▶ [Material for this task]
★ ★ ★ ★ ★

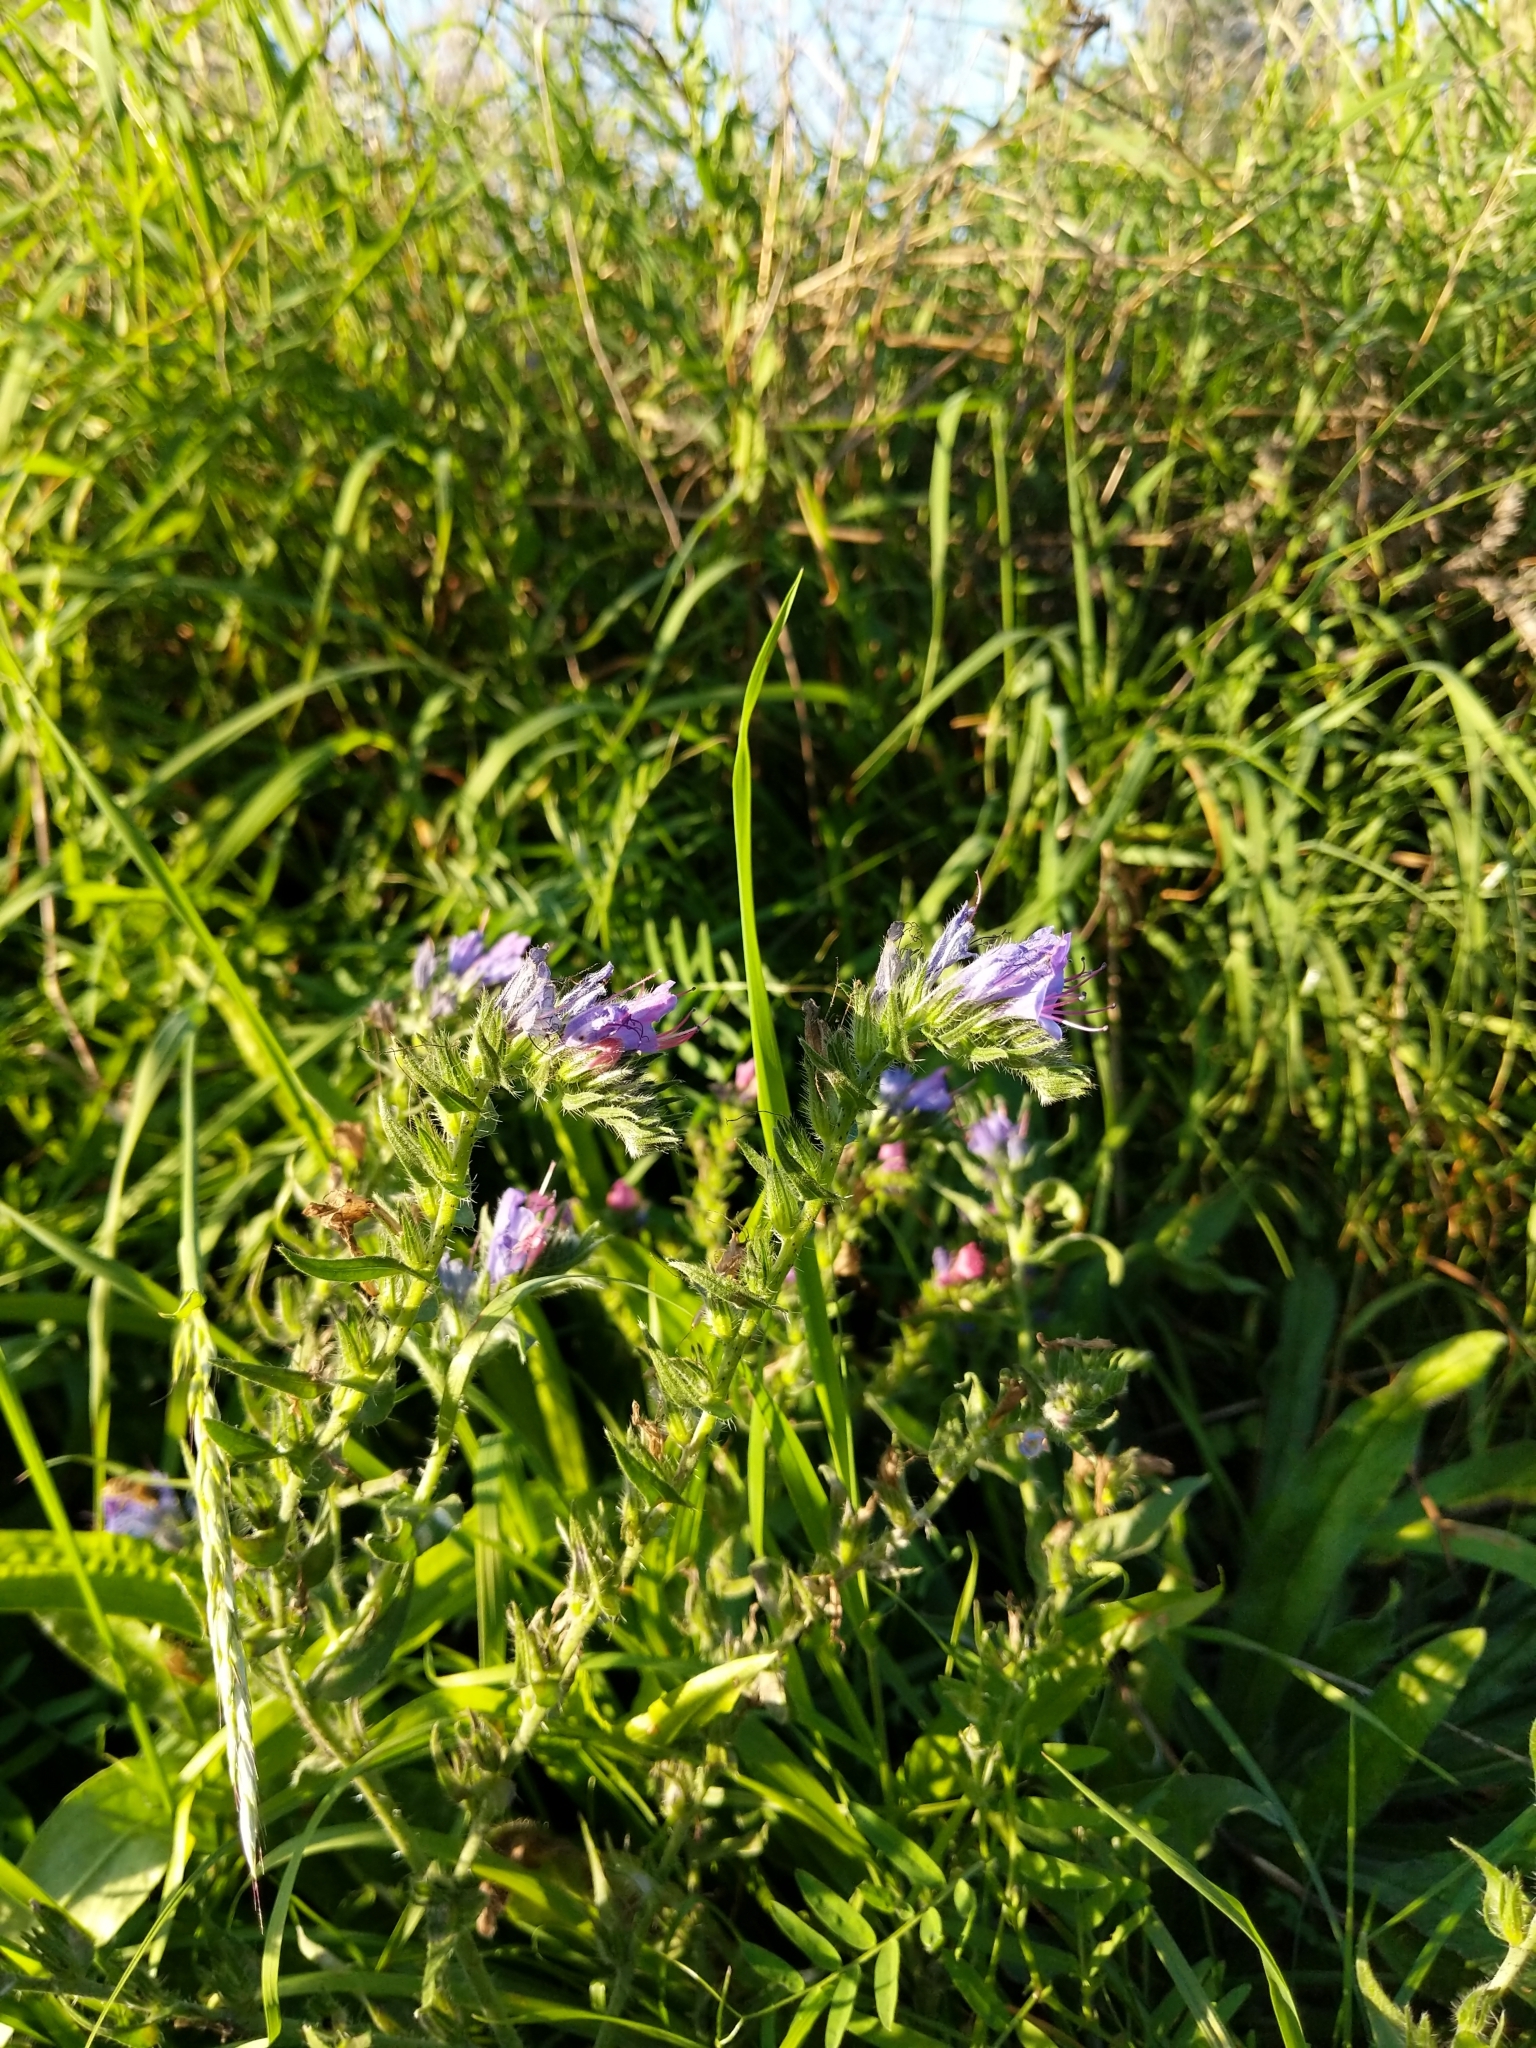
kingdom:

★ ★ ★ ★ ★

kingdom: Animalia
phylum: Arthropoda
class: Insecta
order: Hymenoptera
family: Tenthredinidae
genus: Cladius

★ ★ ★ ★ ★

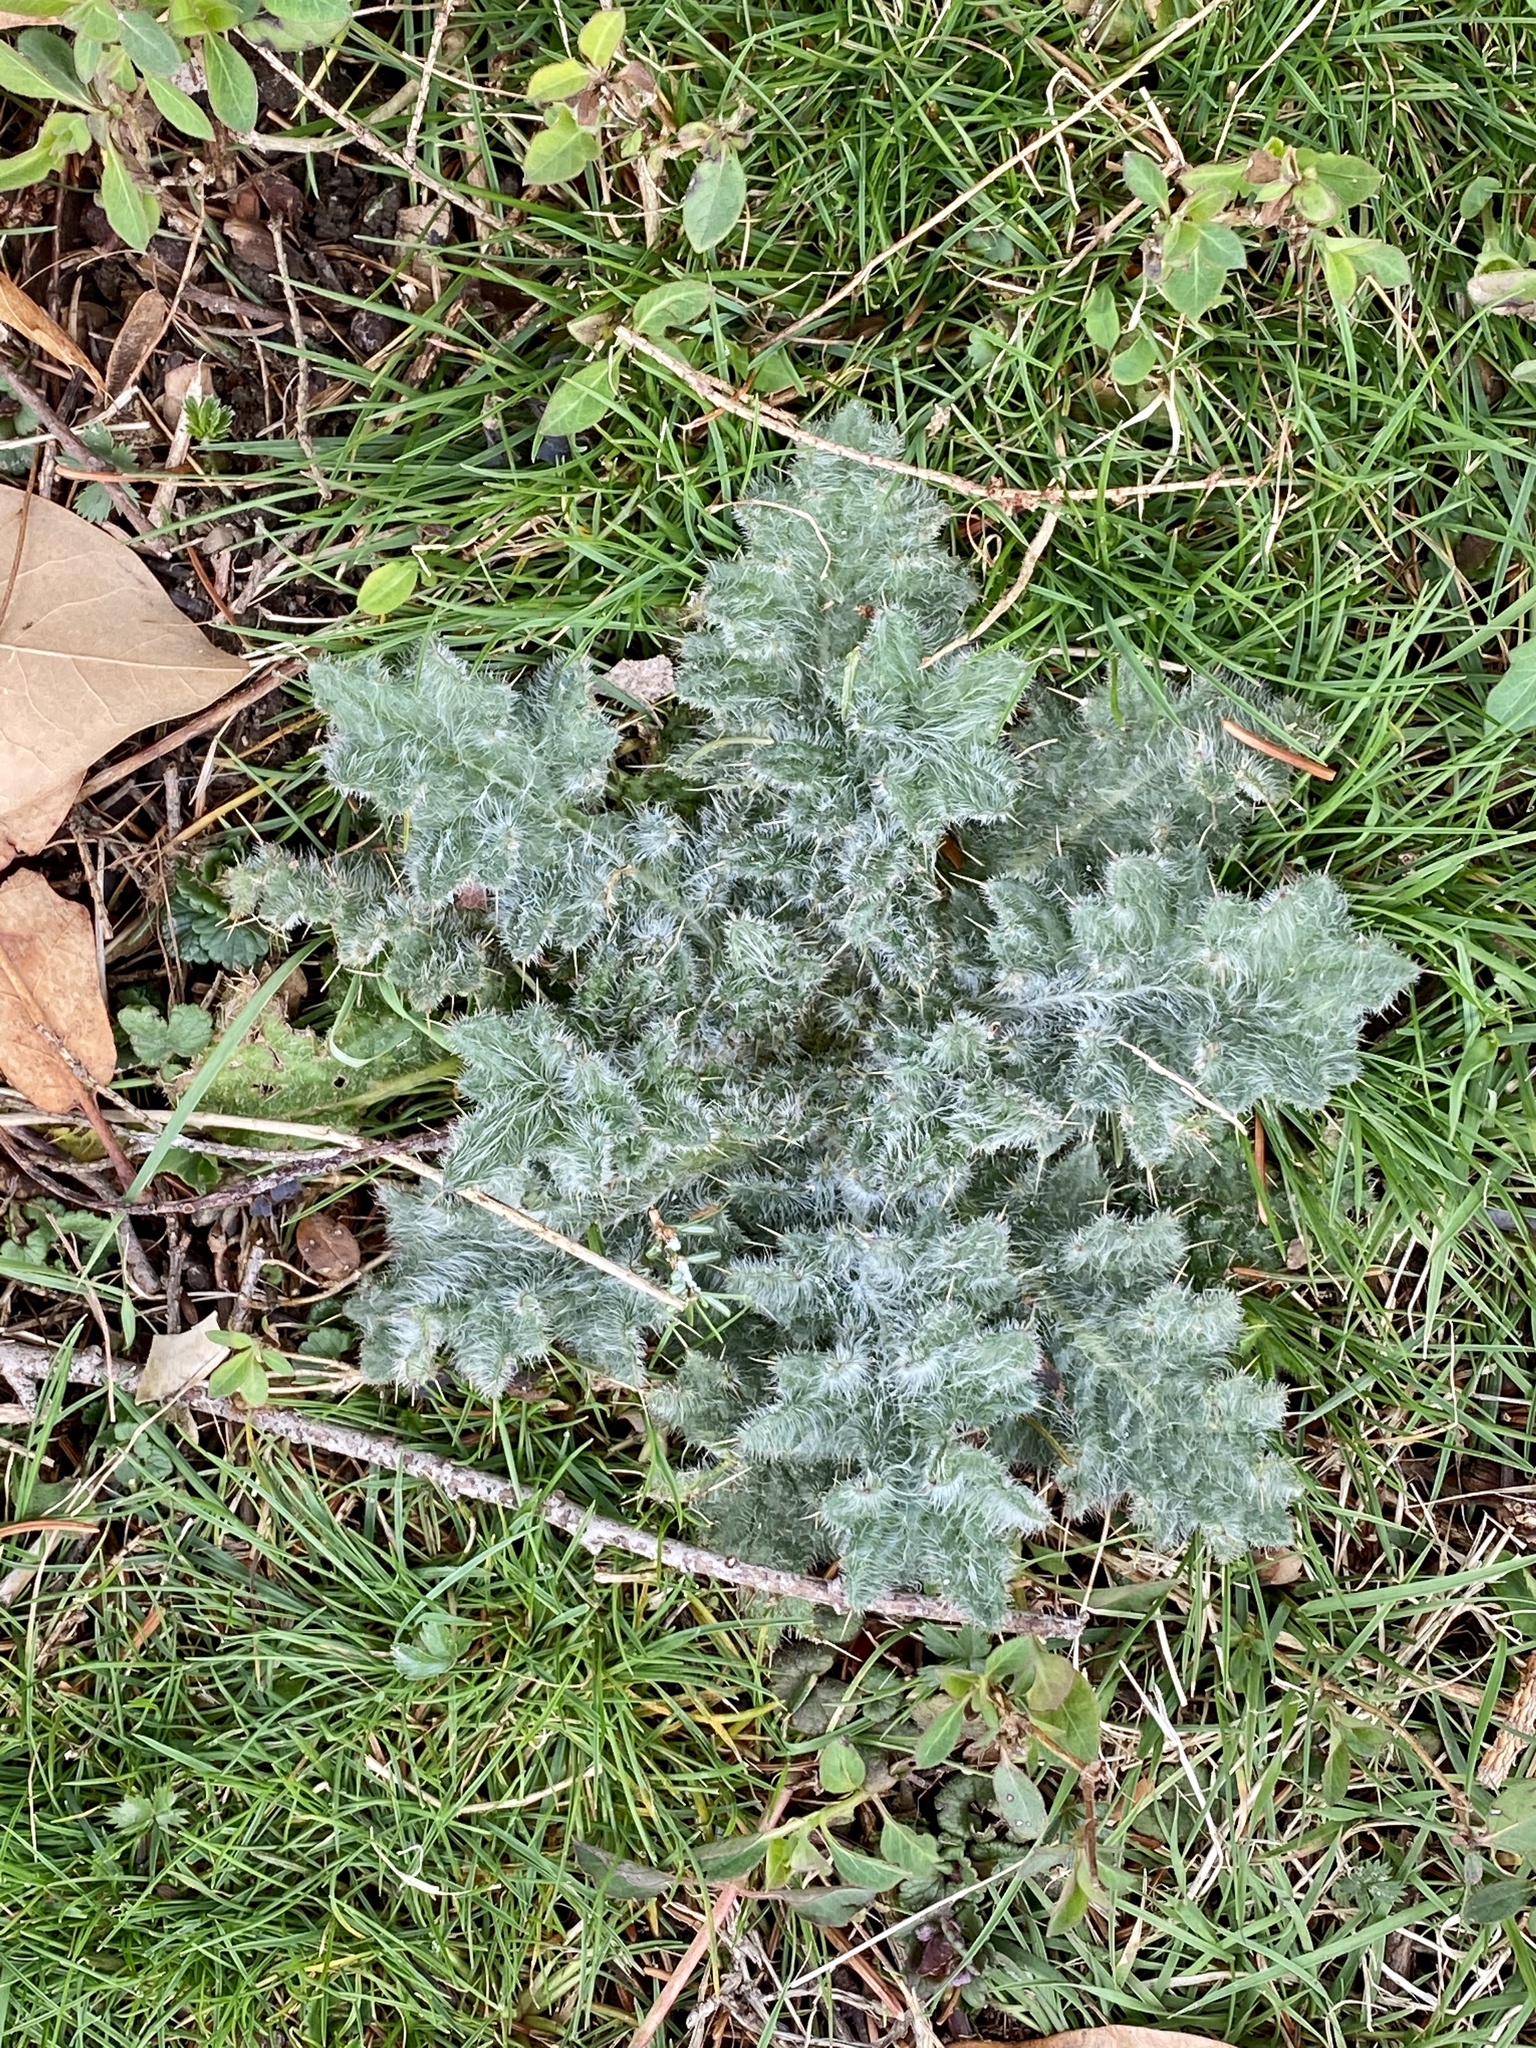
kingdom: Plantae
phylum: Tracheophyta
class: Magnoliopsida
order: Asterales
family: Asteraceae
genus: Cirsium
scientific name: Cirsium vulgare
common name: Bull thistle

★ ★ ★ ★ ★

▶ [Given exercise] Copy the lines of the items from the line with "kingdom: Plantae" up to and including the line with "common name: Bull thistle", substituting "vernacular name" for "common name" and changing nothing else.

▶ [Response to this exercise]
kingdom: Plantae
phylum: Tracheophyta
class: Magnoliopsida
order: Asterales
family: Asteraceae
genus: Cirsium
scientific name: Cirsium vulgare
vernacular name: Bull thistle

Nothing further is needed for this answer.